Received: 02/11/2015
Accepted : 14/01/2016
In Press: 06/04/2016
Published: 16/09/2016


This study aimed to evaluate the relationship between the 25-hydroxyvitamin D [25(OH)D] level and rheumatoid arthritis (RA) and the correlation between serum vitamin D level and RA activity.
We searched the PUBMED, EMBASE, and Cochrane databases and performed a meta-analysis examining the vitamin D level and prevalence of vitamin D deficiency in patients with RA compared to healthy controls and the correlation coefficients between the vitamin D level and disease activity score 28 (DAS28) in RA patients.
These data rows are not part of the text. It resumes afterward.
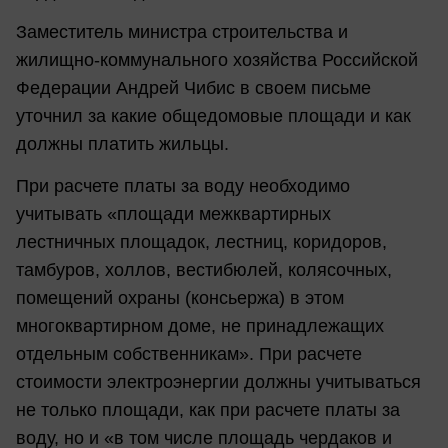
Заместитель министра строительства и
жилищно-коммунального хозяйства Российской
Федерации Андрей Чибис в своем письме
уточнил за какие общедомовые площади и как
должны платить жильцы.
При расчете платы за воду необходимо
учитывать «площади межквартирных
лестничных площадок, лестниц, коридоров,
тамбуров, холлов, вестибюлей, колясочных,
помещений охраны (консьержа) в этом
многоквартирном доме, не принадлежащих
отдельным собственникам». При расчете
стоимости электроэнергии должны учитываться
не только площади, как при расчете платы за
воду, но и «в том числе площадь чердаков и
Fifteen studies that included a total of 1,143 RA patients and 963 controls were available for this meta-analysis. The meta-analysis showed that the serum vitamin D level in the RA group was significantly lower than that in the control group (SMD=−0.608, 95% CI=−1.105–[−0.017], p=0.017). In addition, the prevalence of vitamin D deficiency was significantly higher in the RA group than in the control group (55.2% vs. 33.2%; OR = 2.460, 95% CI = 1.135–5.332, p=0.023). Thirteen studies evaluated the correlation between the vitamin D level and its activity in 924 RA patients. Meta-analysis showed a significant inverse correlation between the vitamin D level and DAS28 (Correlation coefficient =−0.278, 95% CI =−0.393–[−0.153], p=1.8 x 10−5).
Our meta-analysis demonstrates that serum vitamin D level is significantly low in patients with RA, vitamin D deficiency is prevalent in RA patients compared to controls, and the vitamin D level correlates inversely with RA activity. Our meta-analysis suggests that the vitamin D level is associated with susceptibility to RA and RA activity.